Present the following data again exactly as it is shown.

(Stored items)

■ ■ ■ ■ ■ ■ ■

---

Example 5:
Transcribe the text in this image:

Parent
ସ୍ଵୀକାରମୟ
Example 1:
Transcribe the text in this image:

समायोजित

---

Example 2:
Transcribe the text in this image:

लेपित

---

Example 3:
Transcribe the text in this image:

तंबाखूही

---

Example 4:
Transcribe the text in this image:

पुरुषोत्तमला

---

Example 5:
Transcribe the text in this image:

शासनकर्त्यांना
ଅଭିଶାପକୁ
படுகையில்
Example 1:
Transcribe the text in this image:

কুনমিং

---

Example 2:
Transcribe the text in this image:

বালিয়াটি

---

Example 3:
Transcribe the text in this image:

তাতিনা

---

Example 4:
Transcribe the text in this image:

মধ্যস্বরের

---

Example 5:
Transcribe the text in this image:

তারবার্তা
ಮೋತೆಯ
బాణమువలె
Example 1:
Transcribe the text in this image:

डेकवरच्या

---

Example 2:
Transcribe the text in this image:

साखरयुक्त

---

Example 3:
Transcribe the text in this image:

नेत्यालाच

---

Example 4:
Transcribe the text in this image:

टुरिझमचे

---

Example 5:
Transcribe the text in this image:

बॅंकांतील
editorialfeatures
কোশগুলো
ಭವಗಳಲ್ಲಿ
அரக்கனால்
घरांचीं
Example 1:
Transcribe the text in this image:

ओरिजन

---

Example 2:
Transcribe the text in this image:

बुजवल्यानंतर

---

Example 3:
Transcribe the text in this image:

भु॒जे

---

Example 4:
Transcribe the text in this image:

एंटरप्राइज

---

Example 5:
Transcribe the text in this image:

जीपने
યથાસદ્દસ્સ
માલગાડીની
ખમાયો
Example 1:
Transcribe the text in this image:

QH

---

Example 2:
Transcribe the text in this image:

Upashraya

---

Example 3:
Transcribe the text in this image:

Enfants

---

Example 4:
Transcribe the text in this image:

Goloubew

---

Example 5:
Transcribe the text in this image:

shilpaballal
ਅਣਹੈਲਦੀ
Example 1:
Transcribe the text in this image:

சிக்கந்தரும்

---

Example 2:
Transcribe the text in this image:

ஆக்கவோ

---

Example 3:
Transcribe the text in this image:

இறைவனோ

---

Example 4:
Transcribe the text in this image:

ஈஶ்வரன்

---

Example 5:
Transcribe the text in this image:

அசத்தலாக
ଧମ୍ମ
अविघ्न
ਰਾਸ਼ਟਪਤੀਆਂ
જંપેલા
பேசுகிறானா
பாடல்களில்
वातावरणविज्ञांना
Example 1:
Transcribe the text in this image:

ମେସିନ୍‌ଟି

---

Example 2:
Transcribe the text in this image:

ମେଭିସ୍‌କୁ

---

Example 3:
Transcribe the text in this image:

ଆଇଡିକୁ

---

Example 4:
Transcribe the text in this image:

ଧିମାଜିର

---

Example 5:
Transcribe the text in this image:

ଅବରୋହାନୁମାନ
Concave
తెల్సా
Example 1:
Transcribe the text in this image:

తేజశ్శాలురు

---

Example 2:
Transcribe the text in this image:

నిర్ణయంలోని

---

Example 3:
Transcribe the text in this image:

■ ■ ■ ■ ■ ■ ■

• **Response**:
---

Example 5:
Transcribe the text in this image:

Parent
ସ୍ଵୀକାରମୟ
Example 1:
Transcribe the text in this image:

समायोजित

---

Example 2:
Transcribe the text in this image:

लेपित

---

Example 3:
Transcribe the text in this image:

तंबाखूही

---

Example 4:
Transcribe the text in this image:

पुरुषोत्तमला

---

Example 5:
Transcribe the text in this image:

शासनकर्त्यांना
ଅଭିଶାପକୁ
படுகையில்
Example 1:
Transcribe the text in this image:

কুনমিং

---

Example 2:
Transcribe the text in this image:

বালিয়াটি

---

Example 3:
Transcribe the text in this image:

তাতিনা

---

Example 4:
Transcribe the text in this image:

মধ্যস্বরের

---

Example 5:
Transcribe the text in this image:

তারবার্তা
ಮೋತೆಯ
బాణమువలె
Example 1:
Transcribe the text in this image:

डेकवरच्या

---

Example 2:
Transcribe the text in this image:

साखरयुक्त

---

Example 3:
Transcribe the text in this image:

नेत्यालाच

---

Example 4:
Transcribe the text in this image:

टुरिझमचे

---

Example 5:
Transcribe the text in this image:

बॅंकांतील
editorialfeatures
কোশগুলো
ಭವಗಳಲ್ಲಿ
அரக்கனால்
घरांचीं
Example 1:
Transcribe the text in this image:

ओरिजन

---

Example 2:
Transcribe the text in this image:

बुजवल्यानंतर

---

Example 3:
Transcribe the text in this image:

भु॒जे

---

Example 4:
Transcribe the text in this image:

एंटरप्राइज

---

Example 5:
Transcribe the text in this image:

जीपने
યથાસદ્દસ્સ
માલગાડીની
ખમાયો
Example 1:
Transcribe the text in this image:

QH

---

Example 2:
Transcribe the text in this image:

Upashraya

---

Example 3:
Transcribe the text in this image:

Enfants

---

Example 4:
Transcribe the text in this image:

Goloubew

---

Example 5:
Transcribe the text in this image:

shilpaballal
ਅਣਹੈਲਦੀ
Example 1:
Transcribe the text in this image:

சிக்கந்தரும்

---

Example 2:
Transcribe the text in this image:

ஆக்கவோ

---

Example 3:
Transcribe the text in this image:

இறைவனோ

---

Example 4:
Transcribe the text in this image:

ஈஶ்வரன்

---

Example 5:
Transcribe the text in this image:

அசத்தலாக
ଧମ୍ମ
अविघ्न
ਰਾਸ਼ਟਪਤੀਆਂ
જંપેલા
பேசுகிறானா
பாடல்களில்
वातावरणविज्ञांना
Example 1:
Transcribe the text in this image:

ମେସିନ୍‌ଟି

---

Example 2:
Transcribe the text in this image:

ମେଭିସ୍‌କୁ

---

Example 3:
Transcribe the text in this image:

ଆଇଡିକୁ

---

Example 4:
Transcribe the text in this image:

ଧିମାଜିର

---

Example 5:
Transcribe the text in this image:

ଅବରୋହାନୁମାନ
Concave
తెల్సా
Example 1:
Transcribe the text in this image:

తేజశ్శాలురు

---

Example 2:
Transcribe the text in this image:

నిర్ణయంలోని

---

Example 3:
Transcribe the text in this image:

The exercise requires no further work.